Em comum, açougueiros e clientes relatam uma solução: a carne de primeira deixou de ser a primeira escolha. No lugar, aumentou a compra de frango, porco e cortes de segunda. A tradicional movimentação de domingo de manhã, pré-churrasco, também reduziu. 

O motivo da mudança no preço da carne é a maior demanda de importações por parte da China.  Sofrendo com o avanço da peste suína africana, o tigre asiático precisou importar carne (não só a suína) de outros mercados, incluindo o Brasil. Apesar de não sermos um grande fornecedor de carne de porco, temos bom potencial na exportação de carnes bovina e de frango, que estão substituindo a suína. Com o aumento da procura por parte do imenso mercado chinês, o preço da carne no mercado brasileiro subiu. 

A pressão nos preços, já sentida nos últimos meses deste ano, deve continuar. Dados da Fundação Instituto de Pesquisas (Fipe) mostram que os preços médios da carne bovina subiram 17% na terceira semana de novembro, em relação aos de igual período de outubro. 

Nos cortes de carne bovina pesquisados pela Associação Gaúcha de Supermercados (Agas), entre a primeira semana de outubro e igual período de novembro, a maior alta no preço foi a do coxão de dentro. O valor médio por quilo avançou 5,8%, para R$ 28,04.  Há cortes, como o dianteiro, que subiram de R$ 8,20 para mais de R$ 10 para venda às lojas, como informou a colunista Giane Guerra

O efeito chinês é sentido localmente. Tradicional em Porto Alegre, a Casa Moacir, no bairro Menino Deus, registrou na manhã deste domingo um cenário atípico: se a manhã de domingo é normalmente apinhada de clientes, hoje os corredores estavam mais silenciosos e até o estacionamento tinha espaço. 

O preço da carne praticamente dobrou de custo, segundo os funcionários, mas o valor foi segurado para não afastar a clientela. Cortes mais caros, como a costela de janela, foram substituídos pelos mais econômicos, como a costela sem osso. Cliente fiel, o administrador Jairo Lima, 63 anos, segue comprando no estabelecimento, mas incrementou a pesquisa de preços em outros locais. 
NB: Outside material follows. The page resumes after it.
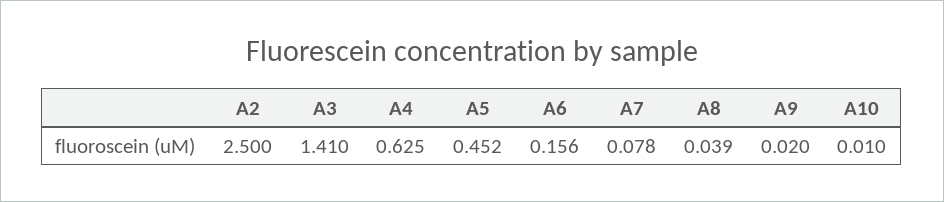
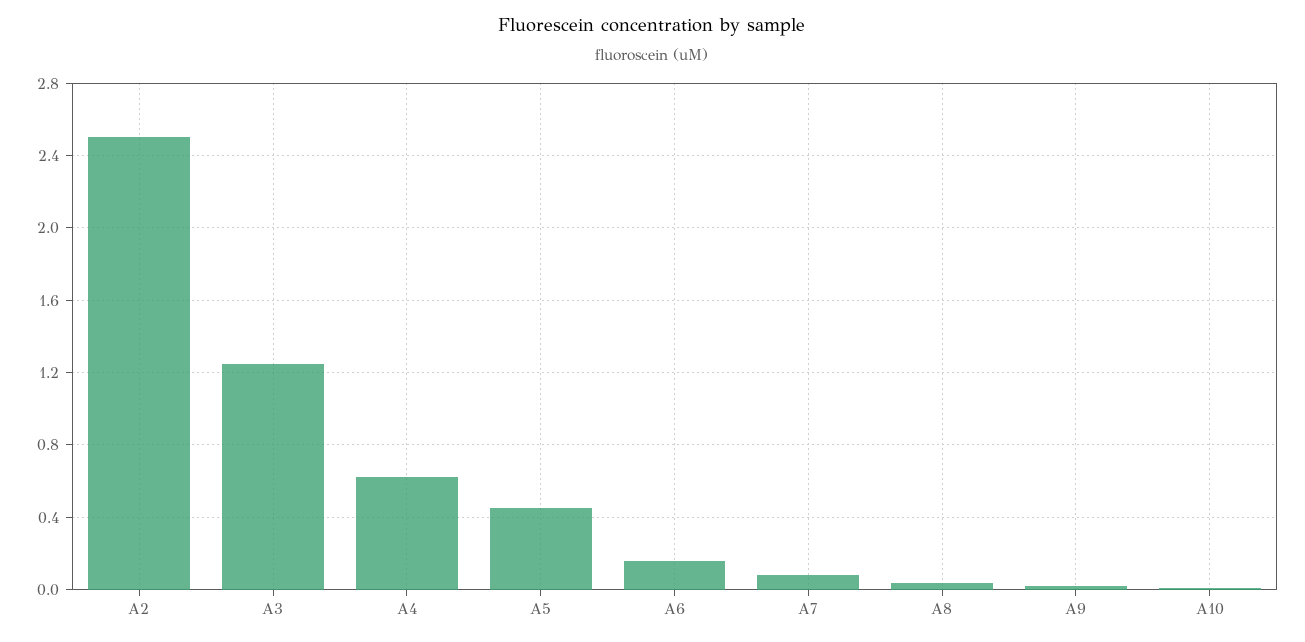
A3: 1.41 -> 1.25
— Fui inclusive para outro açougue comprar costela. Tem que pesquisar. Olha o movimento baixo aqui, em geral tem fila essa hora — observou.
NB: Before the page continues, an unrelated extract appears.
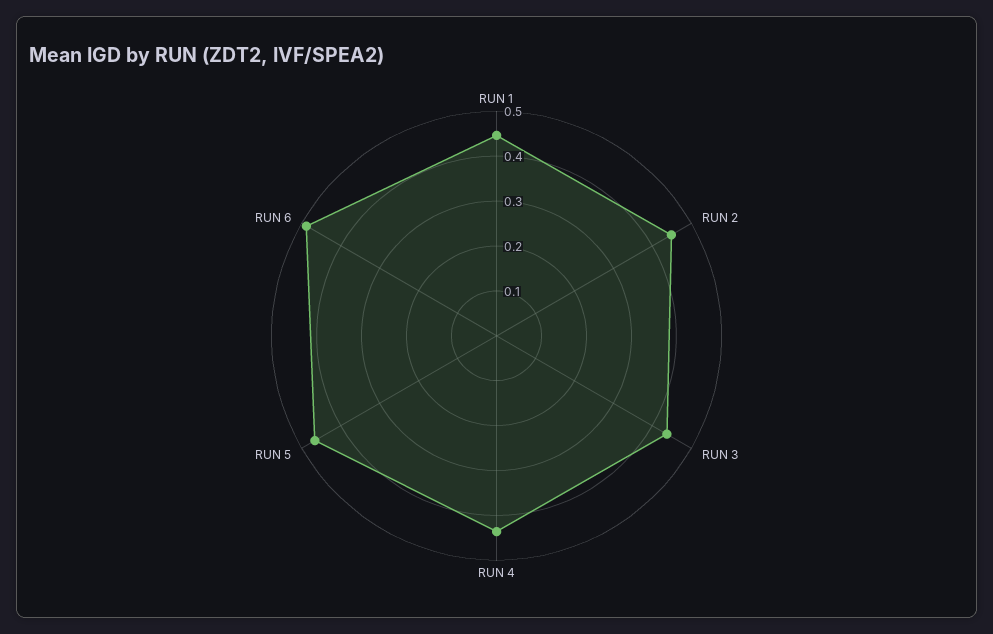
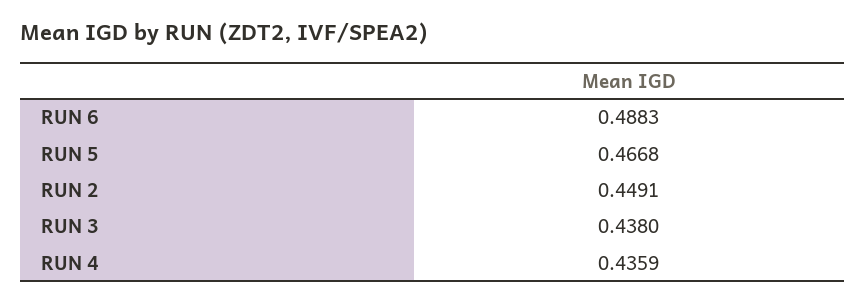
RUN 1: 0.44 -> none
Outro cliente, o empresário Gustavo Borges, 32 anos, conta que nos dois restaurantes dos quais é proprietário, no bairro Higienópolis, a carne vermelha se tornou menos presente no buffet. 
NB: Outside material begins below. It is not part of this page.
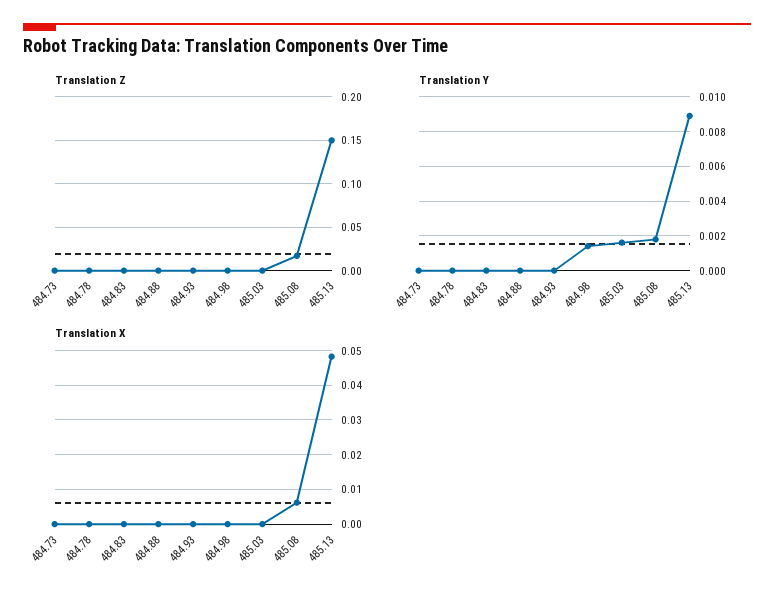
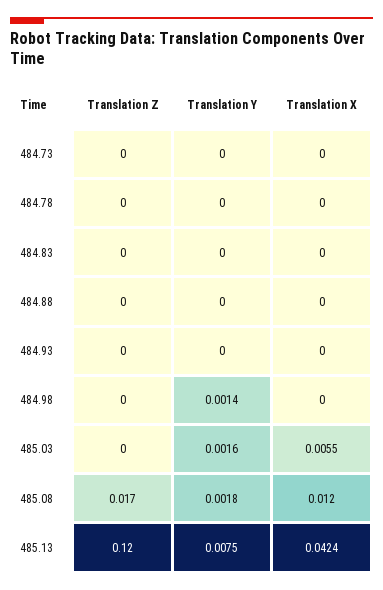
Translation Z, 485.13: 0.15 -> 0.12
Translation Y, 485.13: 0.009 -> 0.0075
Translation X, 485.03: 0 -> 0.0055
Translation X, 485.08: 0.006 -> 0.012
Translation X, 485.13: 0.048 -> 0.0424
— A gente fazia muita carne de panela. Agora, estamos oferecendo mais porco e frango, e usando carne moída para fazer bolinho de carne — conta. 

No Império das Carnes, no bairro Floresta, açougueiros oferecem opções mais econômicas, como chuleta, paleta, porco, frango, salsichão ou mesmo ovelha. 

— Nessa semana, o preço subiu três vezes. E foi difícil achar alcatra e paleta dos fornecedores. A costela sem osso vendíamos por R$ 15,90/kg. Agora, está R$ 29,90/kg — afirmou a dona do estabelecimento, Rejane Zibetti. 

Até o churrasco de domingo do aposentado Henrique Holbach, 61, foi cancelado para economizar. 

— Hoje cairia bem uma carne, mas a turma suspendeu. Vamos almoçar massa com carne de panela. Carne de segunda — disse. 

Na Casa de Carnes Calvin, no bairro Santo Antônio, o preço das carnes cresceu entre 20% e 30% nas últimas duas semanas. Filho do dono, Stéfano Calvin nota que os clientes estão comprando menos e trocando cortes: em vez de alcatra e de vazio, costela sem osso e capa de coxão. Foi o caso do analista de sistemas Marcelo Bergantal, 42 anos.

— Em vez de vazio, vou de costela sem osso. É um churrasco para três pessoas, uma carninha para se divertir — diz. 

No bairro Humaitá, a Casa de Carnes Polenta segura o preço para não afetar os clientes da região. Se a costela antes estava a R$ 18,90/kg, hoje está a 22,90/kg. A chuleta passou de R$ 19,90/kg para R$ 29,90/kg. 

— A gente tenta não morder o pessoal, senão eles fogem. Mas olha aqui: está quase vazio. Normalmente, estaria cheio de gente — afirmou o dono, Vanderlei da Silva. 

Quem não fugiu foi o montador Israel Soares, 41 anos, que comprava ripa da chuleta para um churrasco:

— Se tiver que se alimentar, que a gente se alimente bem — declarou, rindo.

Segundo a ministra da Agricultura, Tereza Cristina, o preço da carne “não vai baixar mais ao patamar que estava“. Ela diz que também contribuiu para o aumento a falta de reajuste nos preços nos últimos três anos. O presidente Jair Bolsonaro declarou que o valor cairá “daqui a algum tempo” e que o governo não irá interferir.